On 7/12/22 9:35 PM, Michal Hocko Wrote:
> On Tue 12-07-22 19:12:18, Abel Wu wrote:
> [...]
>> I was just going through the mail list and happen to see this. There
>> is another usecase for us about per-numa memory usage.
>>
>> Say we have several important latency-critical services sitting inside
>> different NUMA nodes without intersection. The need for memory of these
>> LC services varies, so the free memory of each node is also different.
>> Then we launch several background containers without cpuset constrains
>> to eat the left resources. Now the problem is that there doesn't seem
>> like a proper memory policy available to balance the usage between the
>> nodes, which could lead to memory-heavy LC services suffer from high
>> memory pressure and fails to meet the SLOs.
> 
> I do agree that cpusets would be rather clumsy if usable at all in a
> scenario when you are trying to mix NUMA bound workloads with those
> that do not have any NUMA proferences. Could you be more specific about
> requirements here though?

Yes, these LC services are highly sensitive to memory access latency
and bandwidth, so they are provisioned by NUMA node granule to meet
their performance requirements. While on the other hand, they usually
do not make full use of cpu/mem resources which increases the TCO of
our IDCs, so we have to co-locate them with background tasks.
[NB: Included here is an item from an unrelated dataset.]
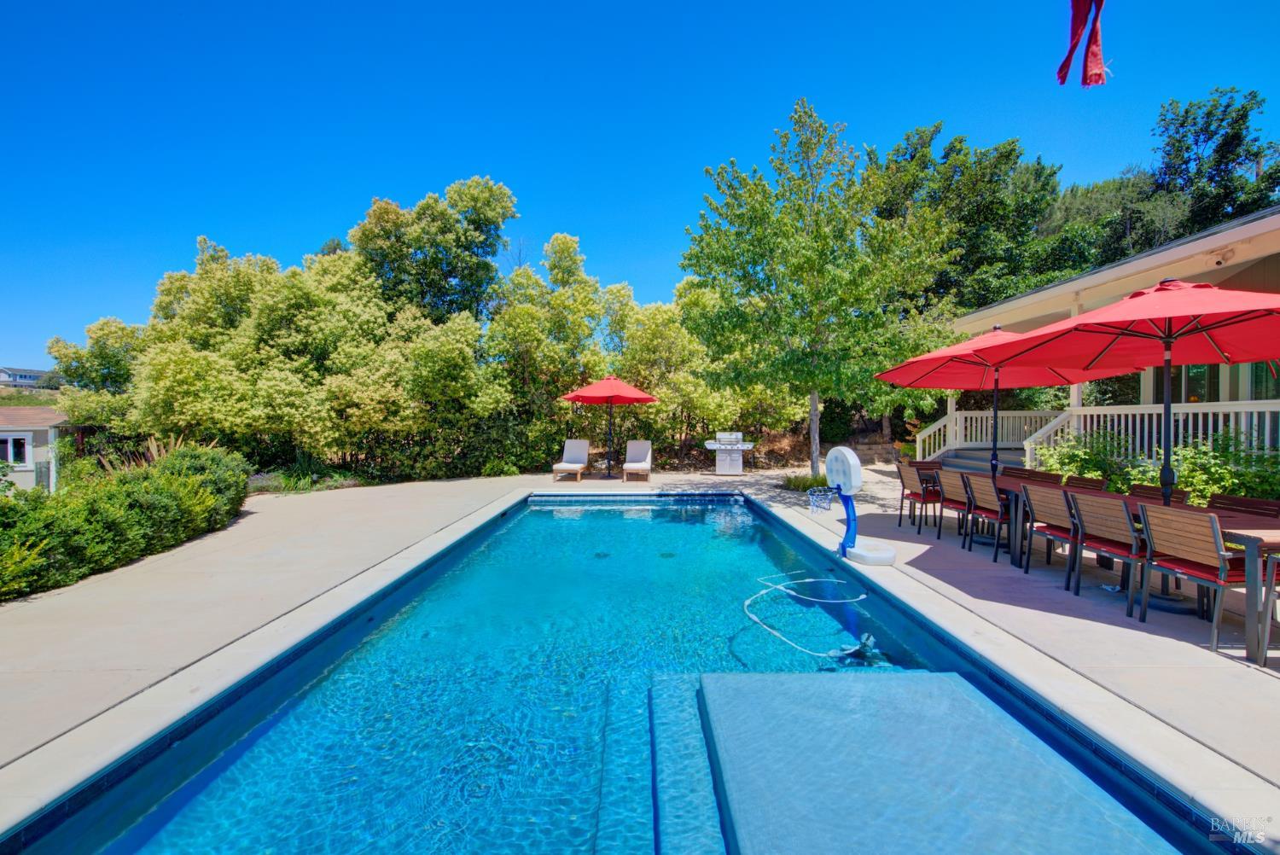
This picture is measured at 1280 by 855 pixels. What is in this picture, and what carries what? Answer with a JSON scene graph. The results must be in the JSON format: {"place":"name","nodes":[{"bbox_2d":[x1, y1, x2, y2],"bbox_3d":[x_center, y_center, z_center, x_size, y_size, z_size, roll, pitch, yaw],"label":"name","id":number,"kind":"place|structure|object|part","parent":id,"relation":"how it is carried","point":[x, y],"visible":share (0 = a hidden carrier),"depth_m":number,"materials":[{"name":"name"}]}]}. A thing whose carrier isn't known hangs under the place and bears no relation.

Some of these LC services are memory-bound but leave much of cpu's
capacity unused. In this case we hope the co-located background tasks
to consume some leftover without introducing obvious mm overhead to
the LC services.

> 
> Let's say you run those latency critical services with "simple" memory
> policies and mix them with the other workload without any policies in
> place so they compete over memory. It is not really clear to me how can
> you achieve any reasonable QoS in such an environment. Your latency
> critical servises will be more constrained than the non-critical ones
> yet they are more demanding AFAIU.

Yes, the QoS over memory is the biggest block in the way (the other
resources are relatively easier). For now, we hacked a new mpol to
achieve weighted-interleave behavior to balance the memory usage across
NUMA nodes, and only set memcg protections to the LC services. If the
memory pressure is still high, the background tasks will be killed.
Ideas? Thanks!

Abel